The second part of this acceptable religion is to keep oneself from being polluted by the world. This means to love not the things of this world – we should not seek after the things that gratify the lust of the flesh, or lust of the eyes. We should keep ourselves from being proud, having the pride of life (1 John 2:15-16). We should set our minds on things above, and not earthly things (Col 3:2). Is there anything that you love or desire more than God? Do not pursue these things, and do not give your affection to them. Give your affections to God. Finally, remember what we learned from Romans 12:2, “Do not conform to the pattern of this world, but be transformed by the renewing of your mind.” Acceptable religion, that is, the true religion and practice of life that God accepts has both parts: doing good to others and keeping spotless from the world. We may have good works, but if we are polluted by the world, then our religion is also worthless.

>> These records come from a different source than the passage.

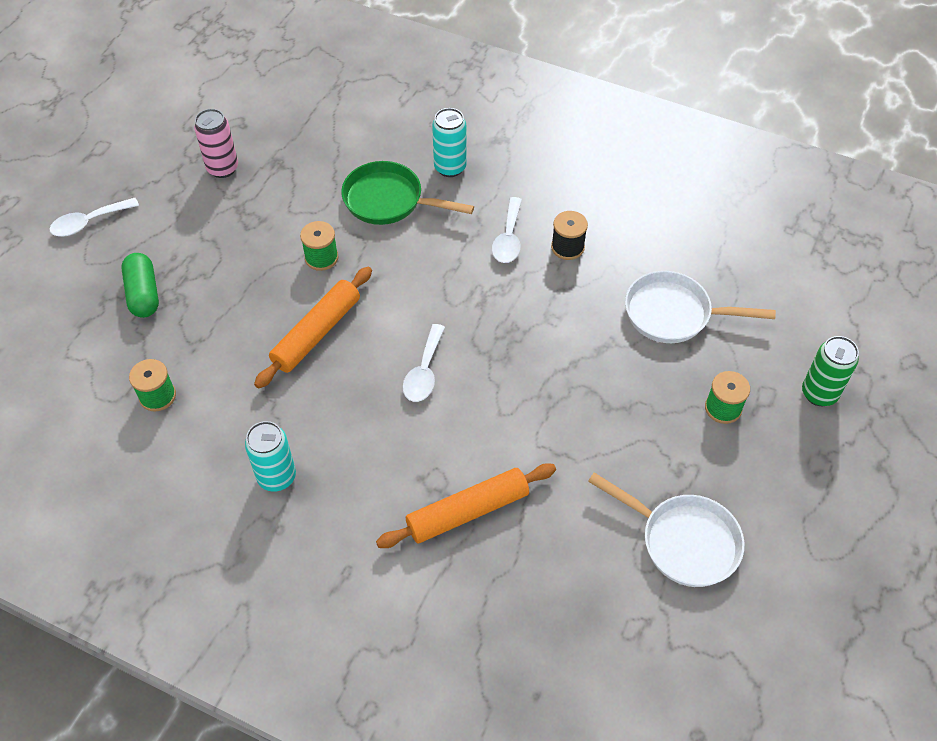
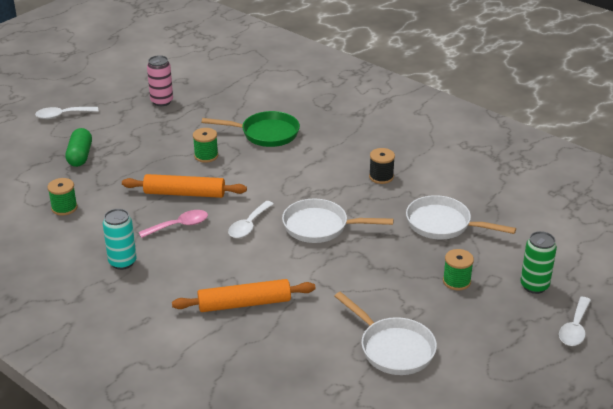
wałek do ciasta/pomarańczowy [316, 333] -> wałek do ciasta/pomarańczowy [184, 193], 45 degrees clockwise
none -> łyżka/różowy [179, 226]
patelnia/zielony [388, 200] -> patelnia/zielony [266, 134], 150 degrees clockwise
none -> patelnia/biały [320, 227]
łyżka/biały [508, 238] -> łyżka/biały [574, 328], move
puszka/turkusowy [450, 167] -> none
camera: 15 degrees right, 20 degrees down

In conclusion, we are asked the “Do what it says!” Why? What’s the point? Ultimately, the goal is to achieve our main goal in life, and eternally: to glorify God and enjoy him forever. How is God glorified? We glorify God by imitating him, because what he does is good. When we care for orphans and widows (and do good to our neighbors), we are doing what God did. In Psalm 68:5, it says, “A father to the fatherless, a defender of the widows, is God in his holy dwelling.” Also, by keeping from being polluted by the world, we are imitating Him by being holy, because God is holy (1 Pet 1:16). We glorify God, we are blessed and receive joy, and others will glorify God by the deeds he is working through us. We shall also become like him in his glory. 2 Cor 3:18 says, “And we all, who with unveiled faces [reflect] the Lord’s glory, are being transformed into his image with ever-increasing glory, which comes from the Lord, who is the Spirit.” When we look intently into his word, it is like a mirror – and we do not walk away, but His glory is reflected on us, and we are being made like Jesus Christ with ever increasing glory, through the power of the Spirit.

Here is what Spurgeon said what heaven may be like: “Some think of heaven as this and some as that. Fellowship with believers of all ages is the great desire of some; others long for paradise as a place of increased knowledge, to know even as they are known; and a third rejoice in it chiefly as a haven of rest. There are are grounds for each of these forms of desire, but concerning heaven this is the believer’s chief thought, that he will be with God, and that God will be for ever his joy and bliss.” Let us not merely listen to the word, and so deceive ourselves. Let us look intently into his perfect law, and continue in it, not forgetting what we hear, but doing what it says – every day, every week, and we will be blessed in what we do. Let’s read v.22, “Do not merely listen to the word, and so deceive yourselves. Do what it says.”